Start of Given data

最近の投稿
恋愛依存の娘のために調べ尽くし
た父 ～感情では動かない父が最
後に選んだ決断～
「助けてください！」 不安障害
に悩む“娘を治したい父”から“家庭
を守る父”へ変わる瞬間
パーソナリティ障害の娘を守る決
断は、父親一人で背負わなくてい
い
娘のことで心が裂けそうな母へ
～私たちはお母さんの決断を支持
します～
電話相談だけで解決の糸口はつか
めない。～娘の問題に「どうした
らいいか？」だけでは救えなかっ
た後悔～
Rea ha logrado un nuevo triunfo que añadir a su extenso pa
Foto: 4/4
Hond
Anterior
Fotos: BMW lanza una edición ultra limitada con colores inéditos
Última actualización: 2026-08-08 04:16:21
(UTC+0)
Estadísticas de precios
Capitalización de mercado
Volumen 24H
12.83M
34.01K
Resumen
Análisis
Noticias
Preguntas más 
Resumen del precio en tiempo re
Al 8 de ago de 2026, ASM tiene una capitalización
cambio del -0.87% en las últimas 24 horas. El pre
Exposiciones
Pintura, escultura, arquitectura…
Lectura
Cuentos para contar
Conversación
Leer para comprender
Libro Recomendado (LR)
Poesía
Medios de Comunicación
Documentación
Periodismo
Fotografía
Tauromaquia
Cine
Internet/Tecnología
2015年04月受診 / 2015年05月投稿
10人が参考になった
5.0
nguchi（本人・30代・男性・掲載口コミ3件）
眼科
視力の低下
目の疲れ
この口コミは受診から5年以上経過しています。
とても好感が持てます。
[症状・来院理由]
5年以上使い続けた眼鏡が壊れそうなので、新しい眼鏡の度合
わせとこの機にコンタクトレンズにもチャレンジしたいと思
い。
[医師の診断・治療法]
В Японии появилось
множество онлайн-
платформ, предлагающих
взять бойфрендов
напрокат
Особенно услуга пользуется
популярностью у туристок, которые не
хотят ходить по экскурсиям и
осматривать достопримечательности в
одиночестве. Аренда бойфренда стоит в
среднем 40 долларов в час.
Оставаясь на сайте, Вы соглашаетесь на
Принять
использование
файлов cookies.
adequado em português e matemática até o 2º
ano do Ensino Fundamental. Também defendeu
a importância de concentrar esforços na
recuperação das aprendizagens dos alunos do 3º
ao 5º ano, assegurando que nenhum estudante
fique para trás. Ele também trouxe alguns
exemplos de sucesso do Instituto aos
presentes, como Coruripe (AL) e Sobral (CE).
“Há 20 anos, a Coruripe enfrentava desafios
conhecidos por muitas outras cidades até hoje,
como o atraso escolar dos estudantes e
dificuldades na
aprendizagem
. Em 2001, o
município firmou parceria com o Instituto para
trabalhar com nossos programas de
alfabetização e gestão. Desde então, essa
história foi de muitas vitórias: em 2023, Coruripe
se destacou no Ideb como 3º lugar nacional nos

End of Given data

_Exercise prompt_: Looking at the entries above, how many lines contain the word "Instituto"? Answer with the number alone.

_Result of the task_: 2